YÜZYILLIK BÜYÜK OYUN: İRAN'IN ÖNÜNÜN AÇILMASI, TÜRKİYE'NİN KUŞATILMASI VE EHL-İ SÜNNET OMURGANIN ÇÖKERTİLMESİ
Buradan sonra varılmak istenen hedef çok hayatî ve çok ürpertici: İran, neredeyse kuzeyden güneye ve en merkezine kadar Arabistan Yarımadası'na enlemesine ve boylamasına yerleştirildi.
Bu arada Batı ittifakının ve kurumlarının üyesi olmasına rağmen Türkiye'nin eli kolu bizzat Batılılar tarafından bağlandı. İçerden ve dışardan kuşatılmaya, terörle kaos ve iç savaş ortamına sürüklenmeye, İran'la karıştırılmaya ve boğazlanmaya çalışılıyor Türkiye.

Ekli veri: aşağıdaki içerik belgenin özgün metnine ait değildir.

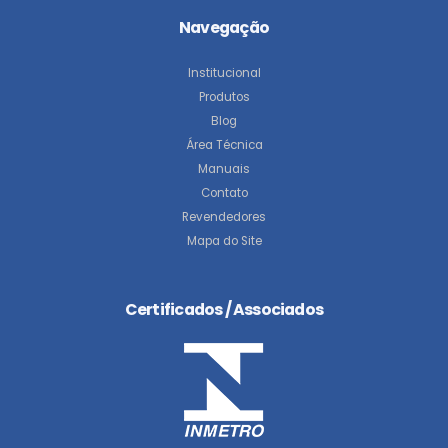
Navegação
Institucional
Produtos
Blog
Área Técnica
Manuais
Contato
Revendedores
Mapa do Site
Certificados / Associados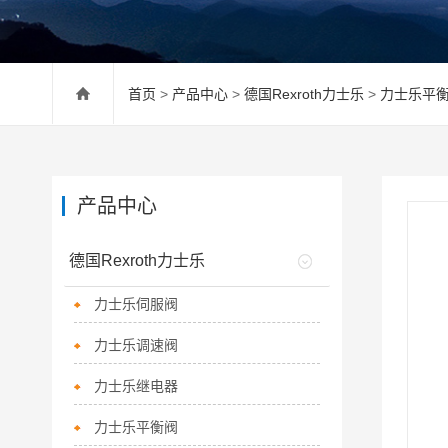
首页
>
产品中心
>
德国Rexroth力士乐
>
力士乐平
产品中心
德国Rexroth力士乐
力士乐伺服阀
力士乐调速阀
力士乐继电器
力士乐平衡阀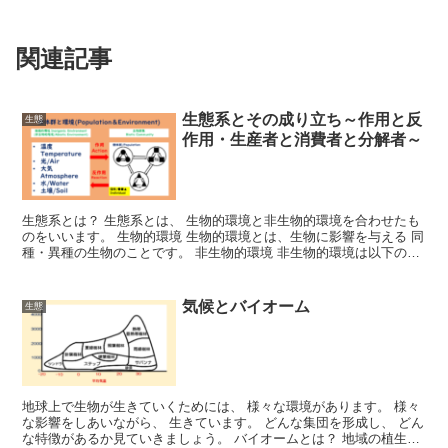
関連記事
生態系とその成り立ち～作用と反
生態
作用・生産者と消費者と分解者～
生態系とは？ 生態系とは、 生物的環境と非生物的環境を合わせたも
のをいいます。 生物的環境 生物的環境とは、生物に影響を与える 同
種・異種の生物のことです。 非生物的環境 非生物的環境は以下の5
つです。 温度 光 水 大気 土壌 作用と反作...
気候とバイオーム
生態
地球上で生物が生きていくためには、 様々な環境があります。 様々
な影響をしあいながら、 生きています。 どんな集団を形成し、 どん
な特徴があるか見ていきましょう。 バイオームとは？ 地域の植生と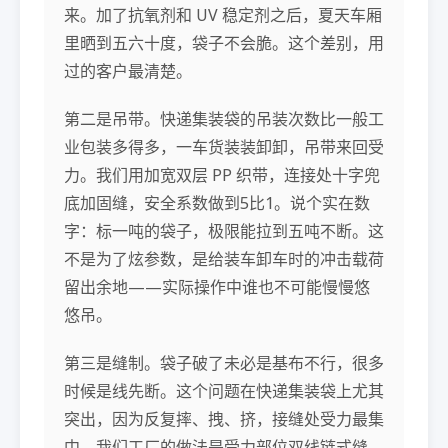
来。加了抗氧剂和 UV 稳定剂之后，夏天车厢
里晒到五六十度，袋子不会脆。这个差别，用
过的客户最清楚。
第二是吊带。快递集装袋的吊装次数比一般工
业包装多得多，一车货装装卸卸，吊带来回受
力。我们用加宽双层 PP 织带，连接处十字兜
底加固缝，安全系数做到5比1。说个实在数
字：标一吨的袋子，极限能拉到五吨不断。这
不是为了炫参数，是给装车卸车时的冲击载荷
留出余地——实际操作中谁也不可能慢慢悠
悠吊。
第三是缝制。袋子破了未必是基布不行，很多
时候是线先断。这个问题在快递集装袋上尤其
突出，因为反复摔、拽、挤，接缝处受力最集
中。我们工厂的做法是受力部位双线链式缝，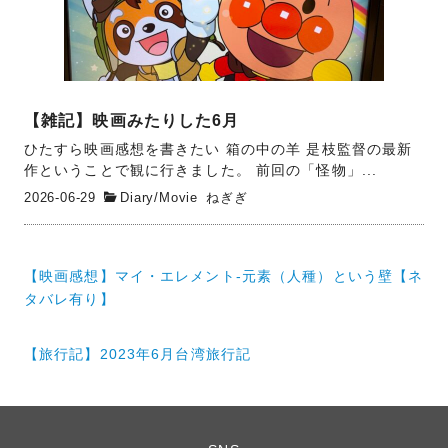
【雑記】映画みたりした6月
ひたすら映画感想を書きたい 箱の中の羊 是枝監督の最新
作ということで観に行きました。 前回の「怪物」...
2026-06-29
Diary
/
Movie
ねぎぎ
投
【映画感想】マイ・エレメント-元素（人種）という壁【ネ
稿
タバレ有り】
ナ
【旅行記】2023年6月台湾旅行記
ビ
ゲ
ー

Bu çok ürpertici ve alçakça bir senaryo. Senaryo dediğime bakmayan; sadece tasarlanan bir senaryo değil bu; adım adım hayata geçirilen yüzyıllık büyük oyun!
Burada hedef çok büyük:
Bin yıl İslâm dünyasını akîdevî, fikrî ve siyasî olarak dimdik ayakta tutan, Selçuk, Eyyüb ve Osman çocuklarının gayretleriyle dışarıdan gelen bütün saldırıları püskürten Ehl-i Sünnet Omurga'nın çökertilmesi, dolayısıyla İslâm'ın kendi tabiî coğrafyasında bile yeniden tarih yapabilecek imkânlarının yok edilmesi, belinin kırılması...
Ama tehlike büyük: İran'ın önünün açılması ve Türkiye'nin hedef tahtasına yatırılması, yalnızca bölgenin değil dünyanın tarihî akışını alt üst edecek kadar büyük bir oyundur.